The fight for debt independence:
Maddox started her blog for accountability and motivation. Her attack was two-pronged: Keep expenses low and earn more money. To achieve the latter, Maddox held down a day job while maintaining various side hustles. Today, her side hustles are her full-time job (she quit her 9-to-5 job last year).
She’s down to her last $5,000 in debt.

Celebrating debt independence: When Maddox makes her final debt payment, she plans to go out to a celebratory dinner with her family – and then get back to work, rolling the money she used to put toward her debt toward saving and investing.

“Debt payoff is only the beginning, and I want to do so much more with my money,” she says.

Evading sneaky debt: Kim Galeta, personal finance and lifestyle blogger

Getting into debt:
Galeta bucked the trend of her generation by quickly paying off her $32,000 in grad-school loans quickly, thanks to getting a good job after graduation.

Unfortunately, “I still did not have a good handle on the rest of my finances and, as a result, $13,000 worth of credit card snuck up on my husband and me,” Galeta says.

The declaration of debt independence: Galeta and her husband got serious about financial freedom when they realized that, after their mortgage, their consumer debt required the next-highest monthly payment.

“We were tired of living paycheck to paycheck despite earning a good income,” Galeta says.

The fight for debt independence: Galeta and her husband attacked their debt from many angles. They tracked their spending, became a one-car household to save $600 a month, made judicious use of a 0 percent balance-transfer offer and refinanced their mortgage to save another $600 per month. There were some life-outlook adjustments, too.

“We understood that short-term sacrifices will lead to long-term gains,” Galeta says. “Learning contentment has been key.”

The couple paid off $45,000 in debt in two years.

Celebrating debt independence:
Galeta and her husband are saving for retirement, building up an emergency fund and aggressively paying down their mortgage (they’ve set a pay-off deadline of five to six years).

A fun-money fund keeps them on track.

“Our fun-money fund isn’t huge, but I think it’s important to have some type of treat now and again to make this process more manageable,” Galeta says.
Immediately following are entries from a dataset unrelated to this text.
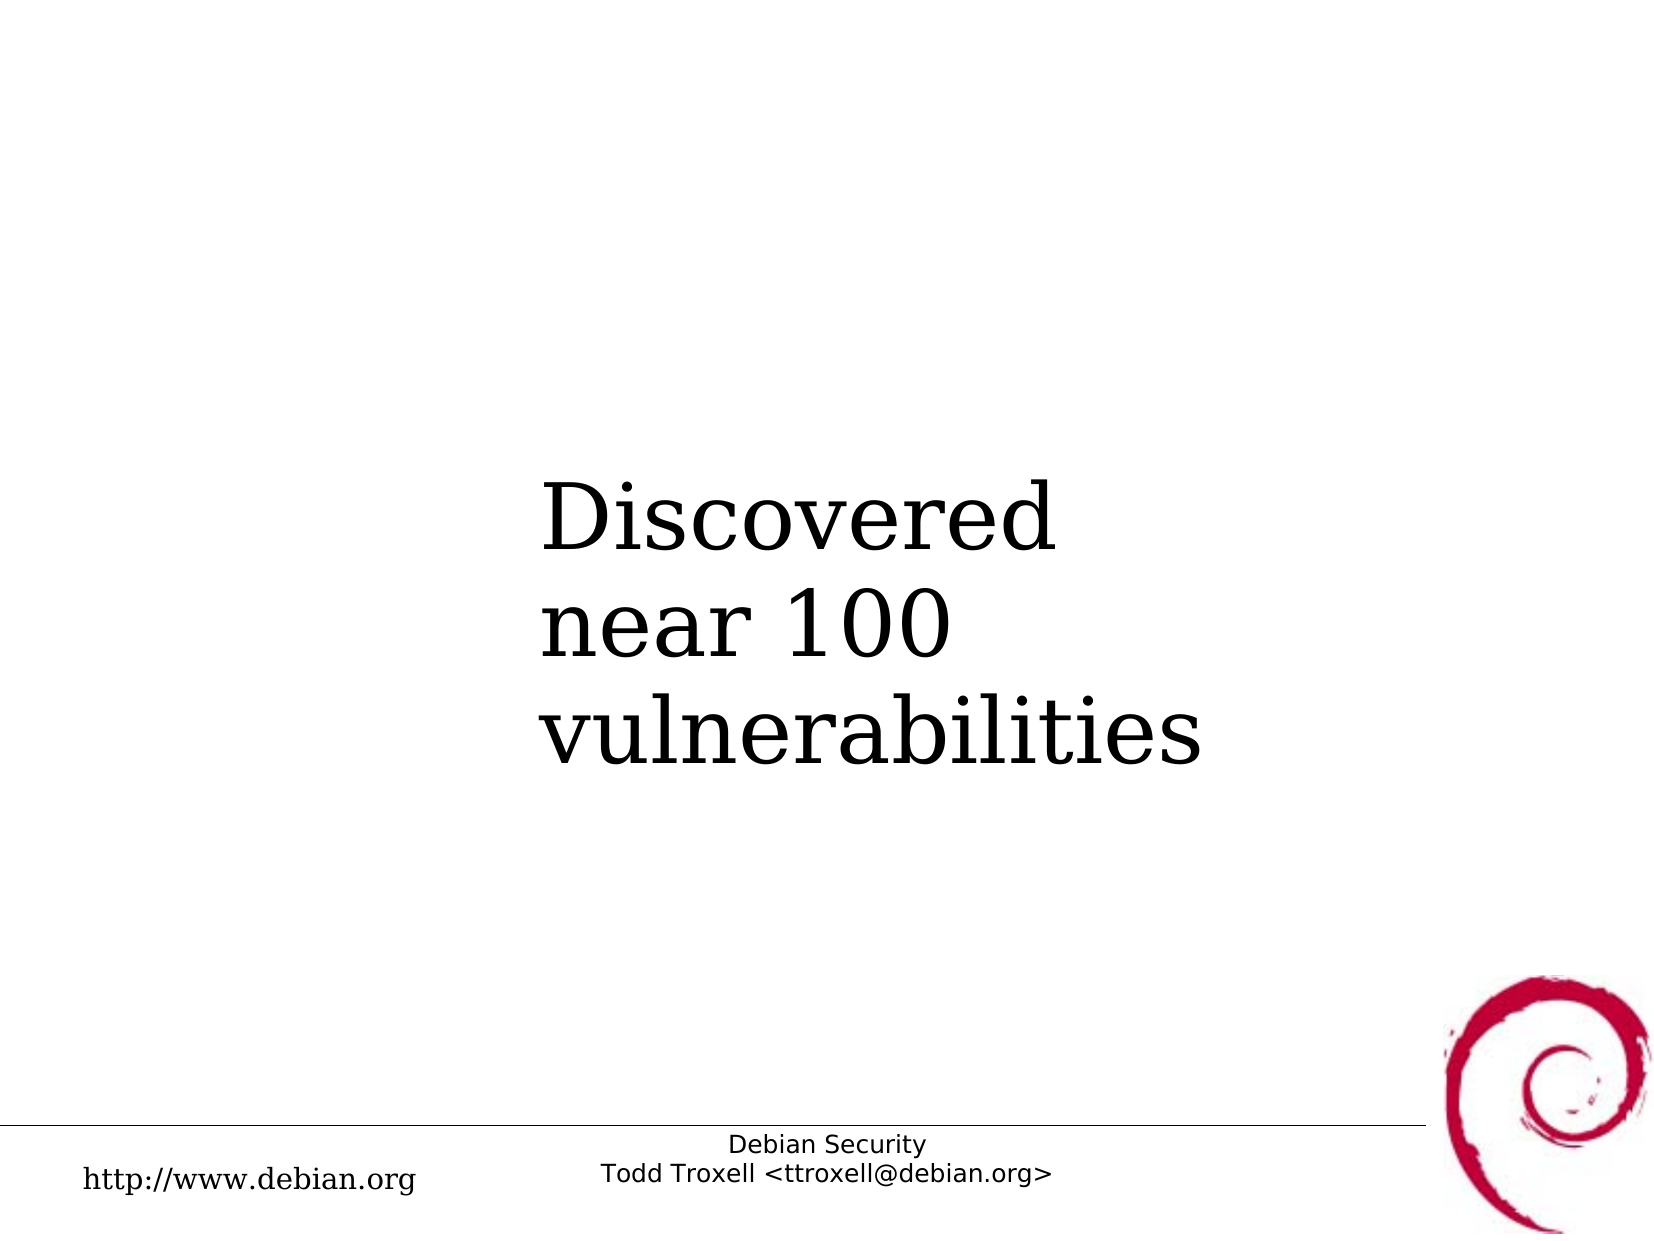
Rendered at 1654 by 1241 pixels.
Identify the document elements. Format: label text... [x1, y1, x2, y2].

text_box Discovered near 100 vulnerabilities [525, 457, 1238, 793]
picture [1443, 975, 1654, 1234]
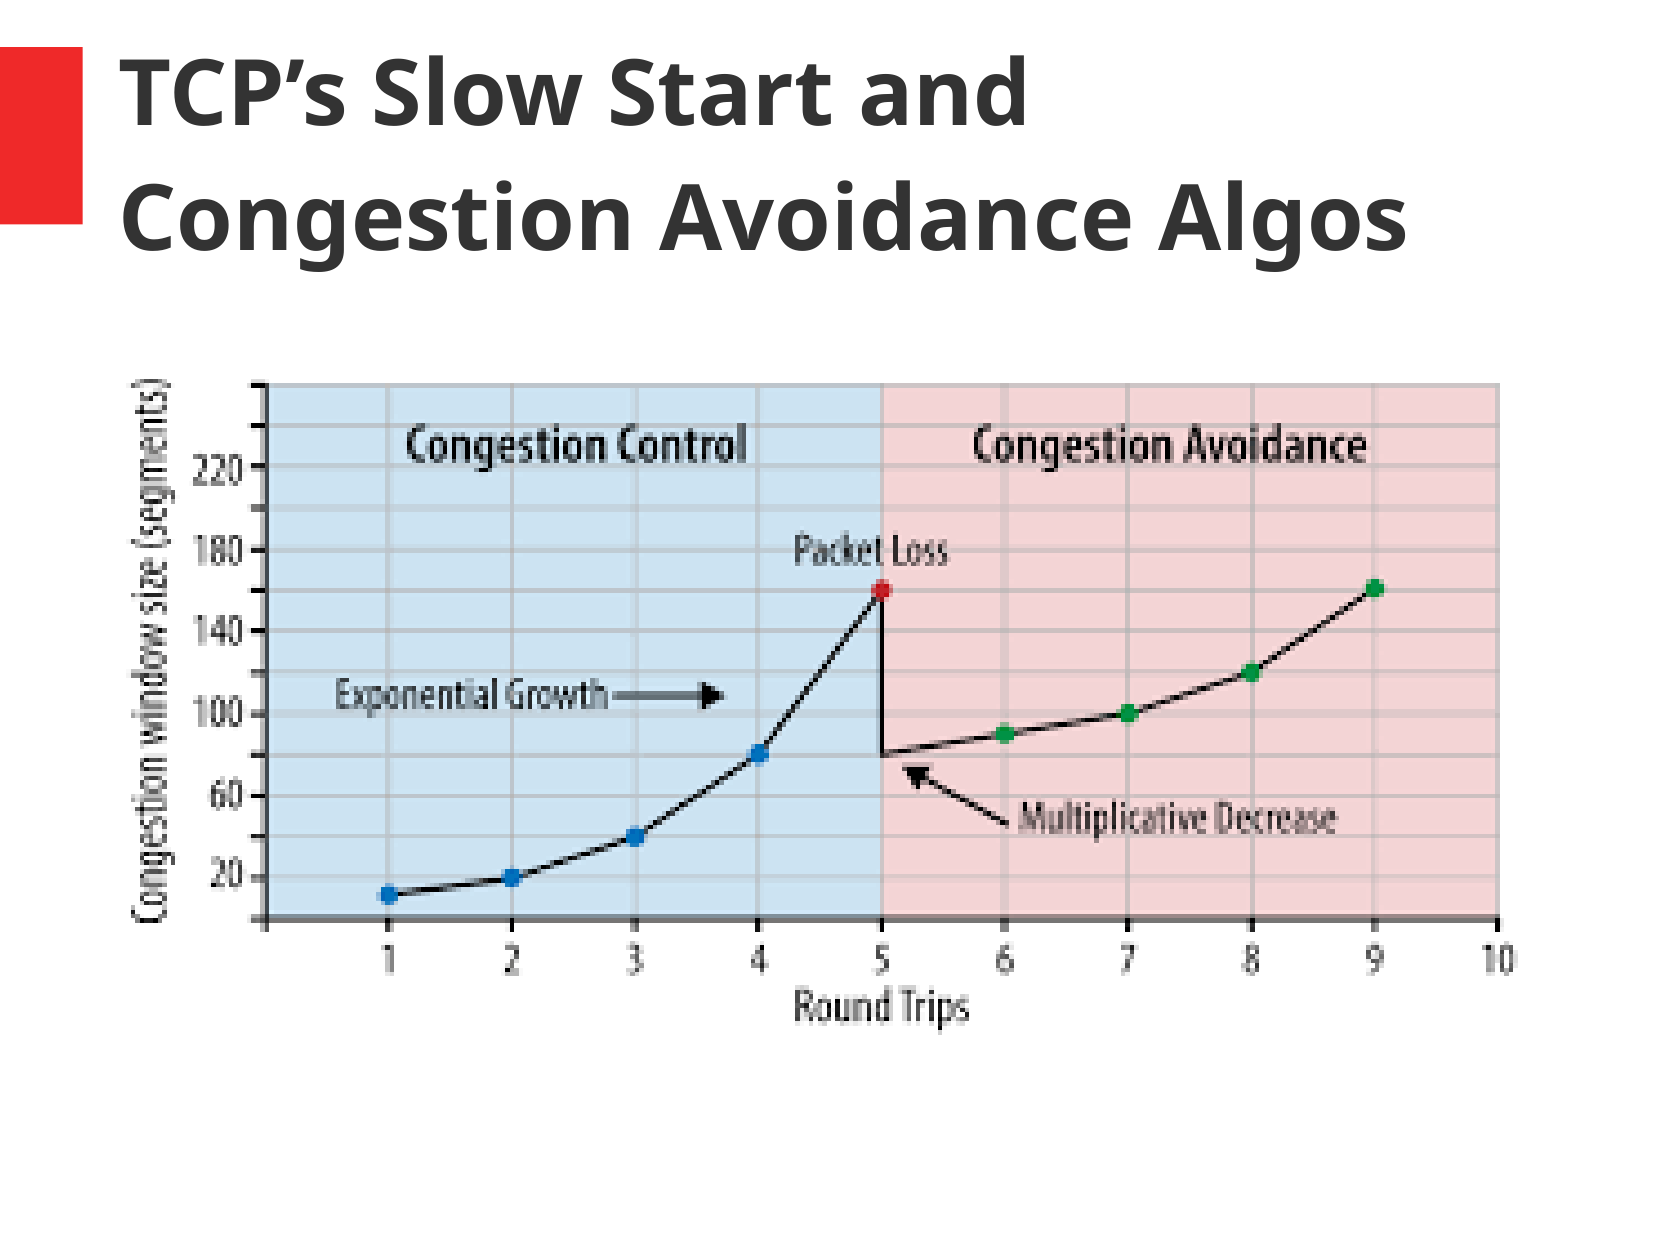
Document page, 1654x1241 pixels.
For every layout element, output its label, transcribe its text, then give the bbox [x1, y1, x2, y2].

title TCP’s Slow Start and Congestion Avoidance Algos [118, 28, 1571, 278]
picture [118, 330, 1536, 1036]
Overcoming debt inertia – Amanda Page, blogger at Dream Beyond Debt and personal finance writer

Getting into debt: Between college and grad school, Page racked up $49,800 in student debt.

She then carried that balance for a decade, making the minimum payments on a graduated payment plan.

The declaration of debt independence: After a decade of minimum payments, Page realized she’d paid off barely $1,000 of her principal and told her mother, “I will probably die with student loan debt.”

Page’s troubling choice of words became her declaration of independence.

“It made me angry,” she says. “Then, it made me take action.”

The fight for debt independence: Page started by taking additional work over the holidays and selling stuff on Craigslist. She didn’t have a car payment and kept her living expenses low “with a roommate in a ridiculously inexpensive housing situation,” she says.

Page soon found herself able to make a “monster payment” of $4,300.

She then launched her blog, found support in the debt-payoff community online, took on extra work wherever she could, made more money in a year than she’d ever made before — and paid off her debt in 14 months.

Celebrating debt independence: Page celebrates her debt independence constantly by tweeting daily three things she’s grateful for, she says.

Technically, though, she doesn’t consider herself debt free yet.

“Exactly one week after making my final student loan payment, I bought a house,” she says.

After saving up $100,000 for retirement, she plans to go to battle against her mortgage.

“The thing that keeps me motivated to keep my debt independence is the notion of independence,” she says. “…I want my money and my time to be mine.”